Stratton needs to produce an A-Qualifying jump in one her the next four meets to cement that spot in Glasgow. If she can't do that she will be relying on jumps, probably by Kerry Perkins and Margaret Gayen to decide who will represent Australia at the Commonwealths.

If one of them can jump an A-Qualifier, then all three are eligible to be chosen. If none of them can reach 6.65m, then only two with B jumps can go.

The competition continues in Sydney, Melbourne and Brisbane in March before the Commonwealth Trials in Melbourne in early April.

Marquee athletics

The marquee athletes at the Perth Track Classic had mixed results on Saturday night.

US world 400m champion LaShawn Merritt cruised to victory, while 400m Olympic hurdle gold medallist Felix Sanchez struggled to get through his event.

Merritt won in a time of 45.90 seconds, which wasn't quick, but enough to beat Craig Burns of Queensland (46.21) and WA's Ben Offereins (47.19).

LaShawn said he had to hold back around the bend as he hit a head wind, but powered home down the straight.

"The season for me hasn't really started and I don't have a major meet this year," he said.

"But I've known I was coming for about a month and a half so I got in shape.

"It wasn't the perfect race.

"To go out and win and run 45 seconds; I'm pleased with that."

Sanchez, from the Dominican Republic looked proppy from the start of his race and finished fifth in a time of 52.75 seconds. New Zealand's Michael Cochrane took the win with a time of 49.72 seconds.

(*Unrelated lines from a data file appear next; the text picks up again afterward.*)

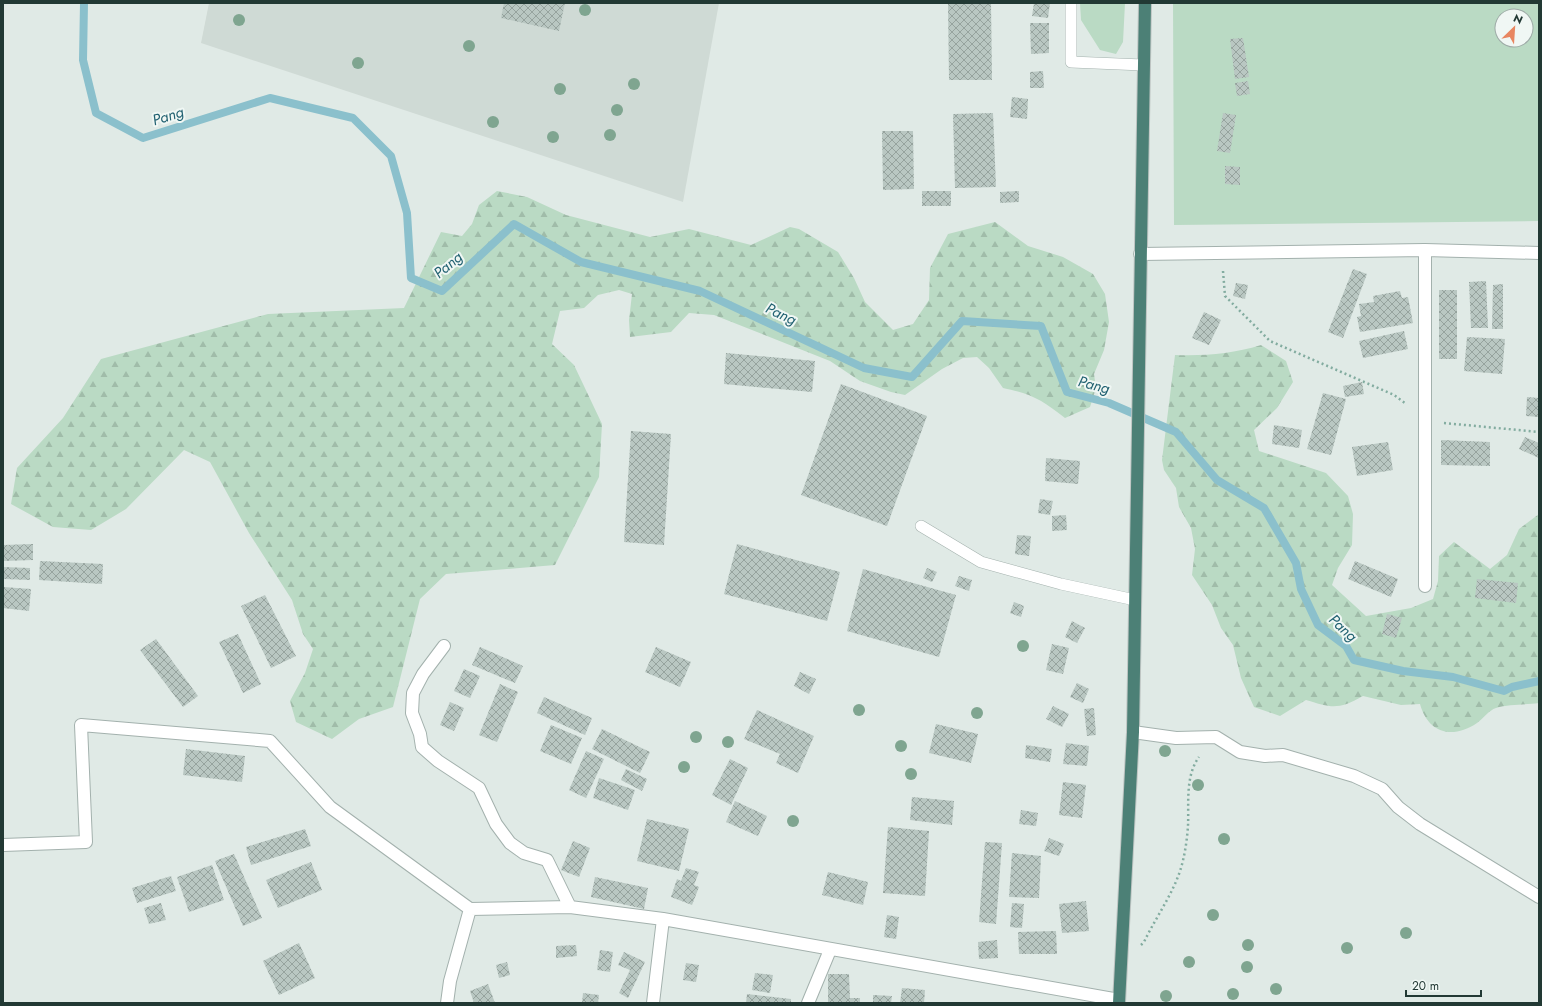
<svg xmlns="http://www.w3.org/2000/svg" width="1542" height="1006" viewBox="0 0 1542 1006" font-family="Jost,sans-serif">
<style>
.built{fill:#cfdad5}
.grass{fill:#badac4;fill-rule:evenodd}
.forest{fill:url(#forest-firs)}
.lines{fill:none;stroke-linecap:round;stroke-linejoin:round}
.stream{stroke:#8bc0cc;stroke-width:8}
.building{fill:url(#building-cross-hatch)}
.service-casing{stroke:#a3b1ad;stroke-width:12}
.minor-casing{stroke:#a3b1ad;stroke-width:14}
.trunk-casing{stroke:#bdc4c2;stroke-width:14}
.path{stroke:#83aca0;stroke-width:2.5;stroke-dasharray:2 3;stroke-linecap:butt}
.service{stroke:#fff;stroke-width:11}
.minor{stroke:#fff;stroke-width:12}
.trunk{stroke:#4c8076;stroke-width:12}
.tree{fill:#7fa590}
.labels{text-anchor:middle;dominant-baseline:central;stroke-width:4;stroke-linejoin:round;paint-order:stroke}
.water-label{font-size:15px;font-style:italic;fill:#216171;stroke:#f0f7f4}
</style>
<defs>
<pattern id="forest-firs" width="22" height="20" patternUnits="userSpaceOnUse"><rect width="22" height="20" fill="#badac4"/><path d="M5 1l3.5 6h-7zM16 11l3.5 6h-7z" fill="#a0bca9"/></pattern>
<pattern id="building-cross-hatch" width="8" height="8" patternUnits="userSpaceOnUse"><rect width="8" height="8" fill="#b9c7c2"/><path d="M0 0l8 8M0 8l8-8" fill="none" stroke="#96a39e"/></pattern>
</defs>
<rect width="100%" height="100%" fill="#e0eae6"/>
<path class="built" d="M209,3H719L683,202L201,43Z"/>
<path class="grass" d="M1080,3H1125L1123,42L1116,54L1100,50L1081,20Z
M1173,3H1539V221L1174,225ZM1502,16H1526V40H1502Z"/>
<path class="forest" d="M497,191L527,197L566,215L650,237L689,229L751,245L790,227L799,229L838,252L854,278L865,302L893,330L913,324L929,300L930,268L948,234L995,222L1028,246L1063,257L1093,274L1105,294L1109,322L1104,350L1094,374L1096,388L1090,407L1065,418C1042,400 1032,394 1003,388L989,368L977,357L963,358L942,369L905,395L891,392L860,381L830,361L714,315L689,313L671,332L630,337L629,320L632,294L619,290L598,295L584,308L560,311L552,344L574,365L602,424L599,477L555,565L446,574L420,599L393,707L359,719L332,739L296,722L290,701L305,673L313,649L303,634L292,600L249,533L210,462L184,450L126,509L91,530L53,527L11,504L17,468L63,418L101,359L268,314L404,308L441,232L462,236L472,224L479,205Z
M1261,345L1286,361L1293,382L1277,408L1254,430L1259,451L1326,473L1348,496L1353,514L1352,545L1338,568L1332,585L1366,616L1411,608L1433,599L1438,581L1439,556L1454,542L1490,569L1507,555L1519,529L1539,514V703C1526,705 1509,704 1496,708C1489,710 1483,719 1477,723C1452,740 1428,733 1420,704L1401,705L1363,696C1338,710 1332,708 1306,700L1280,716L1254,707L1241,678L1233,645L1221,628L1212,605L1192,575L1195,549L1191,528L1179,507L1176,488L1164,470L1162,460L1175,355C1205,356 1232,354 1261,345Z"/>
<g class="lines">
<path class="stream" d="M84,3L83,60L96,113L143,138L270,98L353,118L391,156L407,213L411,278L442,291L514,224L581,262L700,291L864,368L912,377L962,321L1041,326L1067,392L1109,403L1176,432L1217,480L1264,508L1296,563L1301,589L1318,625L1346,646L1354,660L1403,671L1453,677L1504,691L1512,687L1539,681"/>
</g>
<path class="building" d="M504,3H565L559,31L501,18Z
M948,3H991L992,80H949Z
M1034,3H1050L1048,18L1032,16Z
M1030,23H1049V53L1031,54Z
M1243,38L1249,77L1235,79L1230,39Z
M1043,71L1044,88H1030V72Z
M1248,81L1250,94L1237,96L1235,83Z
M1012,97L1028,99L1027,119L1010,117Z
M993,113L996,187L955,188L953,114Z
M1223,113L1236,115L1230,153L1217,151Z
M882,131H913L914,189L883,190Z
M1225,166L1240,167V185L1225,184Z
M922,191H951V206H922Z
M1019,191V202L1000,203V192Z
M1353,269L1367,274L1343,338L1328,332Z
M1486,281L1488,328H1471L1469,282Z
M1236,283L1248,285L1245,299L1233,296Z
M1503,284V329H1492L1493,285Z
M1439,290H1457V359H1439Z
M1400,291L1402,298L1408,297L1413,323L1360,332L1357,317L1361,316L1359,304L1374,302L1373,296Z
M1204,312L1221,320L1209,345L1192,338Z
M1404,331L1408,349L1363,358L1359,341Z
M1467,337L1505,339L1502,374L1464,371Z
M726,353L815,361L812,392L724,384Z
M1362,382L1364,394L1345,397L1343,386Z
M841,384L927,416L887,526L801,495Z
M1323,393L1346,399L1331,455L1307,449Z
M1527,397L1539,398V417L1526,416Z
M1274,425L1302,430L1299,448L1272,444Z
M631,431L671,434L664,545L624,542Z
M1525,437L1539,443V458L1519,449Z
M1441,440L1490,442V466L1441,465Z
M1388,442L1393,470L1357,476L1352,447Z
M1046,458L1080,461L1078,484L1045,481Z
M1040,499L1053,501L1050,515L1038,513Z
M1066,515L1067,530L1052,531V516Z
M1017,535L1031,536L1029,556L1015,554Z
M33,544V560L3,561V545Z
M737,544L840,572L827,621L724,594Z
M40,561L103,564L102,584L39,580Z
M1355,561L1398,579L1391,597L1348,579Z
M3,567L30,568V580L3,579Z
M927,568L937,572L932,582L923,578Z
M863,569L956,595L939,657L847,631Z
M959,576L972,580L969,591L955,586Z
M1477,579L1518,583L1516,603L1475,598Z
M3,587L31,589L29,611L3,608Z
M265,595L296,656L271,668L241,606Z
M1014,602L1024,606L1021,617L1010,613Z
M1387,614L1402,618L1396,638L1382,634Z
M1072,621L1085,628L1077,643L1065,637Z
M238,634L261,684L243,693L219,642Z
M156,639L198,696L183,707L140,650Z
M1052,644L1069,648L1063,674L1046,670Z
M480,647L523,666L515,683L472,665Z
M656,647L691,662L680,687L645,672Z
M464,669L480,676L470,698L454,691Z
M800,672L816,679L809,694L794,686Z
M1077,683L1089,689L1083,703L1070,697Z
M500,684L518,692L497,742L479,735Z
M544,697L592,718L585,735L537,713Z
M450,702L464,708L454,731L440,725Z
M1053,706L1069,714L1062,727L1046,719Z
M1094,708L1096,735L1087,736L1084,709Z
M757,710L814,736L798,773L776,763L780,754L744,739Z
M936,724L978,734L971,763L929,753Z
M551,725L582,738L571,764L540,751Z
M602,729L650,752L640,773L592,749Z
M1066,743L1089,746L1087,766L1063,764Z
M1026,745L1052,749L1050,762L1025,758Z
M186,749L245,756L242,782L183,775Z
M586,751L604,759L586,798L569,790Z
M730,759L748,768L731,805L712,795Z
M626,769L647,779L642,791L621,780Z
M599,778L635,790L628,810L593,798Z
M1063,782L1086,785L1082,818L1059,815Z
M912,797L954,801L952,825L910,820Z
M735,801L767,816L758,836L726,822Z
M1021,810L1038,813L1036,826L1019,824Z
M647,819L689,829L679,871L637,861Z
M888,827L929,831L925,896L883,893Z
M305,829L311,846L251,865L246,847Z
M1049,838L1064,844L1059,856L1044,851Z
M573,841L590,848L579,877L561,870Z
M985,842L1002,843L996,924L979,922Z
M1012,853L1041,856L1039,898L1009,897Z
M234,854L262,918L243,926L215,861Z
M311,862L322,890L278,908L266,880Z
M212,865L224,900L189,912L177,877Z
M686,868L699,872L694,885L699,887L692,905L671,897L677,879L681,881Z
M828,872L868,882L863,905L822,895Z
M171,876L176,891L137,903L132,888Z
M595,877L648,888L644,909L591,897Z
M1086,901L1089,931L1062,933L1059,904Z
M161,903L166,920L149,924L144,908Z
M1012,903L1024,904L1022,928L1010,927Z
M887,915L899,917L896,939L884,937Z
M1056,931L1057,954H1019L1018,932Z
M997,940L998,958L979,959L978,942Z
M299,943L315,978L279,995L263,961Z
M576,945L577,956L556,958V946Z
M600,950L613,952L610,972L597,970Z
M624,952L645,962L628,998L619,993L630,970L618,965Z
M507,962L510,975L499,978L496,965Z
M686,963L699,965L696,982L683,980Z
M755,973L773,975L770,993L752,990Z
M828,974H849L850,998H860V1003H828Z
M488,984L495,1003H474L470,991Z
M902,988L925,990L924,1003H900Z
M583,993L599,995L598,1003H582Z
M747,994L791,999V1003H746Z
M873,995L892,996L891,1003H873Z"/>
<g class="lines">
<defs>
<path id="service" d="M1071,3V62L1143,65
M921,526L981,562L1061,584L1135,600"/>
<path id="minor" d="M1425,250V586
M1140,254L1425,250L1539,253
M444,646L423,674L413,693L412,713L420,734L422,747L438,761L479,788L496,824L510,843L524,853L547,860L570,907
M1133,732L1176,738L1216,737L1240,752L1265,756L1283,755L1354,776L1382,789L1398,807L1420,824L1539,897
M3,845L86,842L81,725L270,741L330,807L470,909L570,907L663,919L1119,1000
M447,1003L450,981L470,909
M653,1003L663,919
M808,1003L830,950"/>
<path id="trunk" d="M1119,1003L1133,732L1145,3"/>
</defs>
<use href="#service" class="service-casing"/>
<use href="#minor" class="minor-casing"/>
<use href="#trunk" class="trunk-casing"/>
<path class="path" d="M1223,271L1225,296L1270,341L1394,395L1406,404
M1444,423L1539,432
M1141,945L1144,942C1156,917 1173,894 1181,868C1185,854 1187,840 1188,826C1189,804 1185,776 1199,757"/>
<use href="#service" class="service"/>
<use href="#minor" class="minor"/>
<use href="#trunk" class="trunk"/>
</g>
<g class="tree">
<circle cx="585" cy="10" r="6"/>
<circle cx="239" cy="20" r="6"/>
<circle cx="469" cy="46" r="6"/>
<circle cx="358" cy="63" r="6"/>
<circle cx="634" cy="84" r="6"/>
<circle cx="560" cy="89" r="6"/>
<circle cx="617" cy="110" r="6"/>
<circle cx="493" cy="122" r="6"/>
<circle cx="610" cy="135" r="6"/>
<circle cx="553" cy="137" r="6"/>
<circle cx="1023" cy="646" r="6"/>
<circle cx="859" cy="710" r="6"/>
<circle cx="977" cy="713" r="6"/>
<circle cx="696" cy="737" r="6"/>
<circle cx="728" cy="742" r="6"/>
<circle cx="901" cy="746" r="6"/>
<circle cx="1165" cy="751" r="6"/>
<circle cx="684" cy="767" r="6"/>
<circle cx="911" cy="774" r="6"/>
<circle cx="1198" cy="785" r="6"/>
<circle cx="793" cy="821" r="6"/>
<circle cx="1224" cy="839" r="6"/>
<circle cx="1213" cy="915" r="6"/>
<circle cx="1406" cy="933" r="6"/>
<circle cx="1248" cy="945" r="6"/>
<circle cx="1347" cy="948" r="6"/>
<circle cx="1189" cy="962" r="6"/>
<circle cx="1247" cy="967" r="6"/>
<circle cx="1276" cy="989" r="6"/>
<circle cx="1233" cy="994" r="6"/>
<circle cx="1166" cy="996" r="6"/>
</g>
<g class="labels">
<g class="water-label">
<text transform="translate(168 116) rotate(-17)">Pang</text>
<text transform="translate(448 265) rotate(-40)">Pang</text>
<text transform="translate(781 314) rotate(25)">Pang</text>
<text transform="translate(1094 385) rotate(15)">Pang</text>
<text transform="translate(1343 628) rotate(43)">Pang</text>
</g>
</g>
<rect width="1542" height="1006" fill="none" stroke="#223934" stroke-width="8"/>
<g transform="translate(1514 28) rotate(25)"><circle r="19" fill="#f0f7f4" stroke="#9eaba7"/>
<path d="M0-3L7 15L0 10L-7 15Z" fill="#e88660"/>
<text y="-6" font-size="11" font-weight="bold" text-anchor="middle" fill="#223934">N</text>
</g>
<path d="M1406 990v6h75v-6" fill="none" stroke="#223934" stroke-width="2"/>
<text x="1412" y="990" font-size="12" fill="#223934" stroke="#f0f7f4" stroke-width="3" paint-order="stroke">20 m</text>
</svg>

But Sanchez said a tight quadriceps muscle forced him to hold back.

"When I warmed up, I got here a little late, I felt a little tightness in my quad. It's warm here. I thought it would be fine," he said.

"The first hurdle I tried to open up and I felt it tighten up.

"So I backed it off and I thought it would be ok. It kind of went away for the most part, but I felt I was losing touch, so I kind of picked it up again.

"But I just didn't want to injure it more"

Sanchez said he didn't think there was any damage done and that he'll be ok to compete in Sydney in two weeks, after a quick trip back to his home in LA.